Check each line of the records below and collect those that include the word "rotate".
Data to use: Begin
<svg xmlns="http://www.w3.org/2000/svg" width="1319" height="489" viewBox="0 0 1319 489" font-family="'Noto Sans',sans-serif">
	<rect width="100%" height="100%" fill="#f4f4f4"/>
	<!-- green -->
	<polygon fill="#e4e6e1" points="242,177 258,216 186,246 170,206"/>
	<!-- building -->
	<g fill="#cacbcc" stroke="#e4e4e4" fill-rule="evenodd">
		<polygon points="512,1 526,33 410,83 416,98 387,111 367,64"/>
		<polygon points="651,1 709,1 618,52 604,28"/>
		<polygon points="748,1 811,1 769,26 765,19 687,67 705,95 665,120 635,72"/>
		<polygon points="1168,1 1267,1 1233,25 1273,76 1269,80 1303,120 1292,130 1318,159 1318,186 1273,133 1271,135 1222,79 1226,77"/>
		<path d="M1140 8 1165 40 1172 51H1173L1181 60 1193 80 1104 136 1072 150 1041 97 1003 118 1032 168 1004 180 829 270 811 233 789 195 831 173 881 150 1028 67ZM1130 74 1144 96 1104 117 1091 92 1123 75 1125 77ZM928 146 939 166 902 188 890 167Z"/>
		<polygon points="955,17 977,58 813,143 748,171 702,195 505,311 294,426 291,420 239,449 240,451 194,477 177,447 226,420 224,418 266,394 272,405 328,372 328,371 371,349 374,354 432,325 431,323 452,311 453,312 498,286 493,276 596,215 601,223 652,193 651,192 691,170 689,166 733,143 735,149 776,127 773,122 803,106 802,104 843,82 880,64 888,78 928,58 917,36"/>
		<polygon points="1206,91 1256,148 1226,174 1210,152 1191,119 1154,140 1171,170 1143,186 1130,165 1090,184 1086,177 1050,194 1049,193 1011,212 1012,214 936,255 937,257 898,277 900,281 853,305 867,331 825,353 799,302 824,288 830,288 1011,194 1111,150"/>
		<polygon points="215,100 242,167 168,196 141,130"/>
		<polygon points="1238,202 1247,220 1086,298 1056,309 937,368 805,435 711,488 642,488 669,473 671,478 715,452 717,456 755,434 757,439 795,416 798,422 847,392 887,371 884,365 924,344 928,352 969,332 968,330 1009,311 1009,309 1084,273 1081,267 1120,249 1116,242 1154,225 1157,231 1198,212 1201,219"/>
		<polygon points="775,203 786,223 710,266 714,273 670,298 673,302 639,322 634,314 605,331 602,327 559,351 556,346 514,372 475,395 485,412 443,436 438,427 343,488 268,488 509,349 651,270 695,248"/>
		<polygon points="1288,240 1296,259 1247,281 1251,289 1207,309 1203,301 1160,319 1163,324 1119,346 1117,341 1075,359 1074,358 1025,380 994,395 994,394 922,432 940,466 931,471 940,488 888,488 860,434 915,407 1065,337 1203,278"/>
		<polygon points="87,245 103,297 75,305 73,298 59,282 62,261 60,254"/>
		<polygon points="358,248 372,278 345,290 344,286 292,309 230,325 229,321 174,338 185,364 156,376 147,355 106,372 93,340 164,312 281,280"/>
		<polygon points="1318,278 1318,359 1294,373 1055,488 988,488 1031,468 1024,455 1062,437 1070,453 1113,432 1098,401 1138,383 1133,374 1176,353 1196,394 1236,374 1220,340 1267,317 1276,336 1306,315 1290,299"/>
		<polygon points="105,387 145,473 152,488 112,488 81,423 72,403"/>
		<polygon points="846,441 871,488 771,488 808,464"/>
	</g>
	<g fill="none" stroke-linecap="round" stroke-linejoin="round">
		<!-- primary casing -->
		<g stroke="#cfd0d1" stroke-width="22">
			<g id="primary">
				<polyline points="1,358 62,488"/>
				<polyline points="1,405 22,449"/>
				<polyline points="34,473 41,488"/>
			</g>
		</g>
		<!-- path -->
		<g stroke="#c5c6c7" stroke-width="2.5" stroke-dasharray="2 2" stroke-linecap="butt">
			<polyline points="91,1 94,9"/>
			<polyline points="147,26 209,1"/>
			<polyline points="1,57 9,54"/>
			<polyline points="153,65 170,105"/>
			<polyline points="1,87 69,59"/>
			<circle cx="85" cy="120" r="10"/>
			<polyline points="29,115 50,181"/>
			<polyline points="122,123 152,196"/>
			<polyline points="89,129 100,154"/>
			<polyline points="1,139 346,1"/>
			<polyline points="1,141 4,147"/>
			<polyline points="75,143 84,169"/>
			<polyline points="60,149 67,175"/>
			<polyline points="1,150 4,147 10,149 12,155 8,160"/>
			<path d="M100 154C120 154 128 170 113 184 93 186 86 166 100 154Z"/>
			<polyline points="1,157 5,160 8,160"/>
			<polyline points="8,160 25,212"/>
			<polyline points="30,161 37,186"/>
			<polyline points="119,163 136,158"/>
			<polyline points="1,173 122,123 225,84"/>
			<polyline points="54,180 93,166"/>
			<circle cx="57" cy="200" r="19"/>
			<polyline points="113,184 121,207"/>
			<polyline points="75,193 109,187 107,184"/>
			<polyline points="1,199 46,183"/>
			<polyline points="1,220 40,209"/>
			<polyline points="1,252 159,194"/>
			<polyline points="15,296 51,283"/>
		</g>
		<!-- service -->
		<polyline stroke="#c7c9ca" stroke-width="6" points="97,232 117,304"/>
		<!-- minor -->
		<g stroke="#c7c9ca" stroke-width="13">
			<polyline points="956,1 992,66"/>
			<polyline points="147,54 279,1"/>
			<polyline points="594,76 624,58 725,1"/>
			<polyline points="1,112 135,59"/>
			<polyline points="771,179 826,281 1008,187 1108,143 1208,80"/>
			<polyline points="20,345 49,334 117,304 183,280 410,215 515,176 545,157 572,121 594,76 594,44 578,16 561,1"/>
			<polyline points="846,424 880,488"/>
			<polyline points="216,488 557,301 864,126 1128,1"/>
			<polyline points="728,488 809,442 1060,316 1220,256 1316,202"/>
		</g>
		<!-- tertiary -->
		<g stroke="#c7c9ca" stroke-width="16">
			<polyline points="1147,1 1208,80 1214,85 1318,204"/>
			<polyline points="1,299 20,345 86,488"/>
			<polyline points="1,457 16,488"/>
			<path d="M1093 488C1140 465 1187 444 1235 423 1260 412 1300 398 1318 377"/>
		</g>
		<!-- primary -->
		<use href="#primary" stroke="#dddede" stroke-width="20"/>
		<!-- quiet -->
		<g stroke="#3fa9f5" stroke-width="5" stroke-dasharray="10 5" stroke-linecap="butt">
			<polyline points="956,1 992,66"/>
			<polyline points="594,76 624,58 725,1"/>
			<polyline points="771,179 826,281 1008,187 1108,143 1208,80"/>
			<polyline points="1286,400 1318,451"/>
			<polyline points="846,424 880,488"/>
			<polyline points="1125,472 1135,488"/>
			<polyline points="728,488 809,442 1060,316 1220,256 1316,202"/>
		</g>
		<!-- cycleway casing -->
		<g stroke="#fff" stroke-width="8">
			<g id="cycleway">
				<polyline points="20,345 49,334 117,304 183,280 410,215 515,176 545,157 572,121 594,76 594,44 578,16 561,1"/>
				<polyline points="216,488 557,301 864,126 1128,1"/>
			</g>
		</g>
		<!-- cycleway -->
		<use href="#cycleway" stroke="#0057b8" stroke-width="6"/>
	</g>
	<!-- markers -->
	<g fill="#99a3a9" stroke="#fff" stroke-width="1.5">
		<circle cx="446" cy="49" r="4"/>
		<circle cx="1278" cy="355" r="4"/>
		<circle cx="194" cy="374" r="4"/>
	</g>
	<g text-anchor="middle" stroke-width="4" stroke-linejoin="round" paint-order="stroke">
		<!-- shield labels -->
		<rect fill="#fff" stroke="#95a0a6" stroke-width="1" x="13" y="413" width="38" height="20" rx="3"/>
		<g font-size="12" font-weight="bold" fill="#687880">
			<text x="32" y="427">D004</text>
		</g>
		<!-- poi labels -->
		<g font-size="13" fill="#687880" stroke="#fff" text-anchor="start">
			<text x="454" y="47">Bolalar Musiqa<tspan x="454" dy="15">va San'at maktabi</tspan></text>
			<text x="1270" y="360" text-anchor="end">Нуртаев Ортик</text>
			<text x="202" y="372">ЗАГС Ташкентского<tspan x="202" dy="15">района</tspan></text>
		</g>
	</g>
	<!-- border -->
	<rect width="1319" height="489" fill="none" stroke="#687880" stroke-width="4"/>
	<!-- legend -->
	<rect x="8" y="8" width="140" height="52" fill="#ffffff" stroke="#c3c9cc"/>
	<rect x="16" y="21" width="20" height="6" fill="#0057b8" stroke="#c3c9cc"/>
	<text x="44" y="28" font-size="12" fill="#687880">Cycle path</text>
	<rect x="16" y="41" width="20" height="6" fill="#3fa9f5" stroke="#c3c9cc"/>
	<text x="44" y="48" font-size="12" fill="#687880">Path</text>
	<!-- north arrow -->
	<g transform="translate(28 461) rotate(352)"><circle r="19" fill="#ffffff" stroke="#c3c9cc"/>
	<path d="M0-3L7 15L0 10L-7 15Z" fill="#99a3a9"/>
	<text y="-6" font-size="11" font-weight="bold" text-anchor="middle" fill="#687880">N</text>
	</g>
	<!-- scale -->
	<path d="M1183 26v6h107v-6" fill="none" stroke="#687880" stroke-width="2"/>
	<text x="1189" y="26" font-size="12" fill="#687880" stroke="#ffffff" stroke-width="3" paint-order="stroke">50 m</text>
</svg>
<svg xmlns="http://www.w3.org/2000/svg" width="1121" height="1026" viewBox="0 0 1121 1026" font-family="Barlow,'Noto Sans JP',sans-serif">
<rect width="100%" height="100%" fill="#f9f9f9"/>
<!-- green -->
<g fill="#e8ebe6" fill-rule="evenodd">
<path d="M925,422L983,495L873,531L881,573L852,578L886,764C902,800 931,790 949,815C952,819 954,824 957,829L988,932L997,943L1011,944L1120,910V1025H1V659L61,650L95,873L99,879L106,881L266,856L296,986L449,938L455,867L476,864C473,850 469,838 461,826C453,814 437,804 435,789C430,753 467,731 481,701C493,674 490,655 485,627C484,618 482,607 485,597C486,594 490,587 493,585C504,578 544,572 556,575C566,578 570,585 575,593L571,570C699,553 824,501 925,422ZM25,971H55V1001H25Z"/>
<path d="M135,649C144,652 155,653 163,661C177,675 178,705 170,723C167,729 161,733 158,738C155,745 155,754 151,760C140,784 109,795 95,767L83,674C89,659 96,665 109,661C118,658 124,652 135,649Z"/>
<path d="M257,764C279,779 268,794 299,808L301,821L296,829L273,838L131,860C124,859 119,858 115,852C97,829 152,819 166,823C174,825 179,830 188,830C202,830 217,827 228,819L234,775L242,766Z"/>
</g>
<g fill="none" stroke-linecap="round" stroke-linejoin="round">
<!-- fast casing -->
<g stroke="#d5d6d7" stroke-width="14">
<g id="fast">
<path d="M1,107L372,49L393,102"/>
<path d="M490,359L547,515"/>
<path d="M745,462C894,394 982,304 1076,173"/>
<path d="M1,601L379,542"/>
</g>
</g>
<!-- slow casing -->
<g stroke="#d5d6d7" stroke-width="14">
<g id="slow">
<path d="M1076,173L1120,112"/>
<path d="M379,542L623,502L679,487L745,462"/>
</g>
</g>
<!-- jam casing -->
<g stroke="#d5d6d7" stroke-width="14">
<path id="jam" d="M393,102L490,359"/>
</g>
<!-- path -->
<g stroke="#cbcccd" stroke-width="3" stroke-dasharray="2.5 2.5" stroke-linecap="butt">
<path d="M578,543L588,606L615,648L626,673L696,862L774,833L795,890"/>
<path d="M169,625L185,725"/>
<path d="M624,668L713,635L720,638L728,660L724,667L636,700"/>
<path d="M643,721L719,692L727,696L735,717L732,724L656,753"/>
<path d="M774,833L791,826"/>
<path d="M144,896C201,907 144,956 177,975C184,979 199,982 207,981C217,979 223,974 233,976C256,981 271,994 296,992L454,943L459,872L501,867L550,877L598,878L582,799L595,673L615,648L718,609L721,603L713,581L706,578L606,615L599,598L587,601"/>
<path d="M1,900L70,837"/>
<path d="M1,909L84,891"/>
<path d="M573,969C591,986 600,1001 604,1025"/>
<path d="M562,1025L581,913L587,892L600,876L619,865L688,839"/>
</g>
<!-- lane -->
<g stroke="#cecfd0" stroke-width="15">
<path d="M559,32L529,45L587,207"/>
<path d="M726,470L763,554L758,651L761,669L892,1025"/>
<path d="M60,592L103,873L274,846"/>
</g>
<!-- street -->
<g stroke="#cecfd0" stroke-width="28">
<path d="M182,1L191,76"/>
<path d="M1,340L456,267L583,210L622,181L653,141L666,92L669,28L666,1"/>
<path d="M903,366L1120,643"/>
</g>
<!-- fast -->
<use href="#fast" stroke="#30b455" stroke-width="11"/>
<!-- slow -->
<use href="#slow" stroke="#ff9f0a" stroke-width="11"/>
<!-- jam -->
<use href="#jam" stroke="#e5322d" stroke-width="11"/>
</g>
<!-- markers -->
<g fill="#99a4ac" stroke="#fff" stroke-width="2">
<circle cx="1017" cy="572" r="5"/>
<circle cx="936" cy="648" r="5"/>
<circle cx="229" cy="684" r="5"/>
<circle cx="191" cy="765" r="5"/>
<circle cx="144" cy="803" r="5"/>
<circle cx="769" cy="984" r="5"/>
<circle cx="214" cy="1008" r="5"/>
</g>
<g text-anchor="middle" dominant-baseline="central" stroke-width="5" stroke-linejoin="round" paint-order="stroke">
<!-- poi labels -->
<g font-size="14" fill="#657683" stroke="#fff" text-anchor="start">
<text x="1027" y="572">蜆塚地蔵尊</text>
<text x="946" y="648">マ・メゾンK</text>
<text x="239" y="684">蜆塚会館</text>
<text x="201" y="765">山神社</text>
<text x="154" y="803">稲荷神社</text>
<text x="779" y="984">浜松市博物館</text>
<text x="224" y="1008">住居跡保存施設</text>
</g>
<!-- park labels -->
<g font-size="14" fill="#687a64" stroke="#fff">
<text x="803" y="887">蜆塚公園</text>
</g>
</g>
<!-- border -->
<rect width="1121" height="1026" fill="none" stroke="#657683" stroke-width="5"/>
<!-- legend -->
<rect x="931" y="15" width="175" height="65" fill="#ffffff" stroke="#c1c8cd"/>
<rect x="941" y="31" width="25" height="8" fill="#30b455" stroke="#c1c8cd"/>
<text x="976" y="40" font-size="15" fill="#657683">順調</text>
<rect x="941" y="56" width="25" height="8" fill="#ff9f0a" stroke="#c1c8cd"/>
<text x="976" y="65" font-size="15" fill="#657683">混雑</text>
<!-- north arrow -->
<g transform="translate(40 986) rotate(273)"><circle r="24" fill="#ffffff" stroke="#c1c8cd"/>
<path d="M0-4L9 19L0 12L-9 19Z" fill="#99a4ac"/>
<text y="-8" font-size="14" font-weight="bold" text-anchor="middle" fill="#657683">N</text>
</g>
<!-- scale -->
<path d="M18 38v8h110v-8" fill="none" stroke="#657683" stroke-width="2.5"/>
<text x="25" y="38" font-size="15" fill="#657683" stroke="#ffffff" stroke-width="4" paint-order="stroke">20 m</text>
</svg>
Data to use: End
▶ _Solution to this task_
	<g transform="translate(28 461) rotate(352)"><circle r="19" fill="#ffffff" stroke="#c3c9cc"/>
<g transform="translate(40 986) rotate(273)"><circle r="24" fill="#ffffff" stroke="#c1c8cd"/>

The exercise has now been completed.